* [Questions]:
a: From the commentary on Donald Trump and Hillary Clinton, transcribe word for word the part that opens with the words containing "This is definitely" and closes with "bad than Trump.".
b: Go on with the commentary on Donald Trump and Hillary Clinton, picking up from the point at which it stops.

* [Text excerpt]:
※

Think about that: the Republican Party candidate for president is encouraging the public to check out a sex tape.

What a repulsive figure Donald Trump is — but he’s very much of our time. So too is Hillary Clinton, though. Slate Star Codex endorses Hillary Clinton today, but reluctantly:

Okay, but what about the real reason Trump is so popular?

When I talk to Trump supporters, it’s not usually about doubting climate change, or thinking Trump will take the conservative movement in the right direction, or even immigration. It’s about the feeling that a group of arrogant, intolerant, sanctimonious elites have seized control of a lot of national culture and are using it mostly to spread falsehood and belittle anybody different than them. And Trump is both uniquely separate from these elites and uniquely repugnant to them – which makes him look pretty good to everyone else.

This is definitely true. Please vote Hillary anyway.

His point is that Hillary really does represent arrogant, intolerant, sanctimonious elites who demonize anyone who disagrees with them — but that she is less bad than Trump.

※

* [Supplied records]:
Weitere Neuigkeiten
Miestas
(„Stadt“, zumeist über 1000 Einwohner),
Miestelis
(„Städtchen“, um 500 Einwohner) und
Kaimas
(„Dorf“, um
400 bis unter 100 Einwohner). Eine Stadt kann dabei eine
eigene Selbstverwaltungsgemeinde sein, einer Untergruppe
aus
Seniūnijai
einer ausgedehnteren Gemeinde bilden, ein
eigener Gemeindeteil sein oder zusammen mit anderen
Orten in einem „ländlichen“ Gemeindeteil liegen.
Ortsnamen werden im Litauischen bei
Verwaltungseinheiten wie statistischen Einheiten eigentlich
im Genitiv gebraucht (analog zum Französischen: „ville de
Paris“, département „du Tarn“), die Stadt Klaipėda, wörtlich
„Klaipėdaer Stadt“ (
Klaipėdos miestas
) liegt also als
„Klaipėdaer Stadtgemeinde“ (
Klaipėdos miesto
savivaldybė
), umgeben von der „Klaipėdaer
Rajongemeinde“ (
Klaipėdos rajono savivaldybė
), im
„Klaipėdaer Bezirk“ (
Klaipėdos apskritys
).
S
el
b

※

* [Results in order]:
a:
This is definitely true. Please vote Hillary anyway.

His point is that Hillary really does represent arrogant, intolerant, sanctimonious elites who demonize anyone who disagrees with them — but that she is less bad than Trump.

b:
Yesterday, I learned that a friend of mine, a conservative Christian academic, is planning to vote for Trump. That surprised me, so I wrote and asked him why. He told me that he’s not excited about it, but sees it as a matter of self-preservation. The feds have recently used Title IX to rout his small college, he says, using the law as part of a broad assault on free speech, free thought, and assembly. It terrifies him to think about four more years of Social Justice Warriors from the Justice Department and Department of Education deploying the might of the federal government to brutalize colleges like his. That’s what a Hillary Clinton presidency would mean, he’s convinced (and he’s right, if you ask me). He says he would rather take his chances with Trump.

If that doesn’t make sense to you, read Peter Leithart’s short discussion of what it means for SJWs to “burrow in” to the institutions of the federal government. Understand, I’m not saying that you should vote for Trump. I’m saying that it’s not irrational.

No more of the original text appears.